First post, by the3dfxdude
I had a mini-ITX server computer that does not come up after a simple power outage. I narrowed the problem to the gigabyte motherboard. Looking for a replacement, current boards are going for about 3X what I paid for the board 6 years ago.
The symptoms are basically, the board looks to be in a permanent resetting state. The onboard speaker click every couple of seconds, and that corresponds to the test power supply fan spinning up and down in cycles. The original picoPSU supply appears to be fine. After going through some basic checks, I'd just write it off and get another eventually, but not at current prices.
I pulled out the system again to get the hard drive, but then decided while I was there I'd check for shorts on the supply rails at the power connector (without PSU attached). 5V and 12V look fine. But 3.3V is shorted to ground on my DMM in continuity mode. So I decided to check the caps. I found 5 caps next to the CPU exhibiting a short. There are two that have measured resistance of 6.8 ohm. The other three are around 40-50 ohm. The two 6.8 ohm caps are next to each other. In comparison, I checked another motherboard that is a full ATX sized board, and I measured 250 ohm between 3.3V and GND.

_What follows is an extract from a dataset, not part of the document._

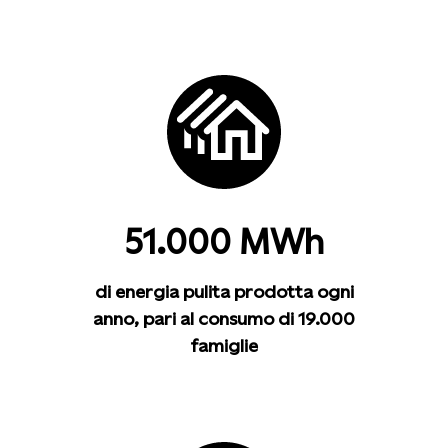
51.000 MWh
di energia pulita prodotta ogni
anno, pari al consumo di 19.000
famiglie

The caps on the gigabyte board are solid capacitors. They are from a manufacturer I cannot identify. There is a symbol with a larger C and a smaller c or dot in it. It does not appear to be nippon/chemicon to me.
So a few questions:
1. How low is too low for resistance between 3.3V and ground? Not sure how much can leak through modern chips.
2. What is the expected failure behavior of such solid caps? I have another gigabyte board, and it clearly uses Sanyo. So they are cheaping out on some of their boards anyway? Writing says
5KV30
C. 560
6.3V
3. Should I go for sucking the suspect caps out and see if that resolves the issue?